H&M competitor to sponsor Sweden's Olympic team
Anna Hasselborg of Sweden's curling team tries out new kit supplied for the country's athletes by Uniqlo. Photo: Henrik Montgomery/TT

The clothing chain, one of the world’s fastest-growing retail companies, is also set to open more stores in the Scandinavian country.

“Swedes are so sophisticated and warm-hearted,” Uniqlo Europe CEO Taku Morikawa said, stressing how welcome his company has been made to feel.

Morikawa was in Sweden to present the partnership between Uniqlo and the Swedish Olympic Committee at an event at Uniqlo’s store on Hamngatan in Stockholm.

Sweden’s athletes wore teamwear supplied by H&M at the last two Olympic Games.

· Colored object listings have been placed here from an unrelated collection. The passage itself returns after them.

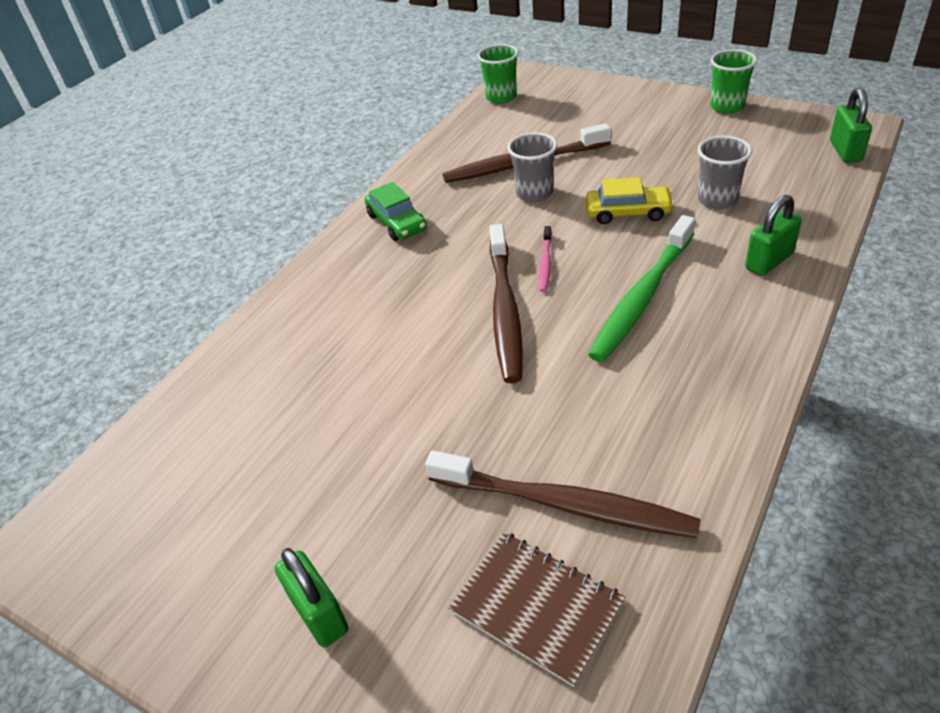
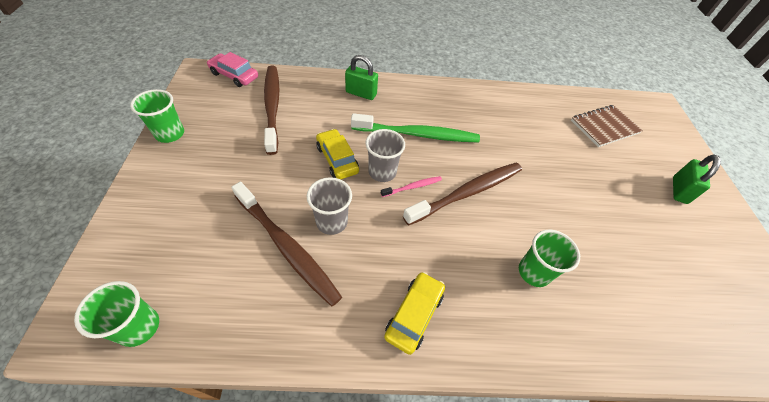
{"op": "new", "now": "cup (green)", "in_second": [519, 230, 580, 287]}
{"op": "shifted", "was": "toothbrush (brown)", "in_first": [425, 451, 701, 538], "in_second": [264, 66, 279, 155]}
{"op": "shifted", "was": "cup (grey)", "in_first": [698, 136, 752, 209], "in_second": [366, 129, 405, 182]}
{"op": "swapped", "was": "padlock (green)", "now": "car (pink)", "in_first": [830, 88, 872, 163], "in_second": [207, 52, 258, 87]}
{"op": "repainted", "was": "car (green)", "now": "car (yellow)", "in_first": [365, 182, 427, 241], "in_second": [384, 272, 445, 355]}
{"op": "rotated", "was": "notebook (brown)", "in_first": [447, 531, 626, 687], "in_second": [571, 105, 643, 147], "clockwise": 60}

The Stockholm store, Uniqlo’s first in the Nordic region, opened its doors in August 2018. An expansion is now planned on the Swedish market, although Morikawa declined to reveal where.

“We definitely have plans to open more stores here,” he said.

A store will also open in Danish capital Copenhagen in the coming spring as Uniqlo’s holding company Fast Retailing continues its global expansion.

Sales figures in Sweden’s clothing retail sector have seen a downward trend in recent years, with an exception in 2015.

H&M is usually cited as one of Uniqlo’s main competitors.

The impact of a new player on an already-competitive market is difficult to predict, according to the Swedish Trade Federation (Svensk Handel).

“Locally, competition is sharpened, but competition is already fierce. I would be inclined to say that this type of partly new concept store can, instead, help to revitalise the physical retail sector for clothing,” the association’s head economist Johan Davidson said.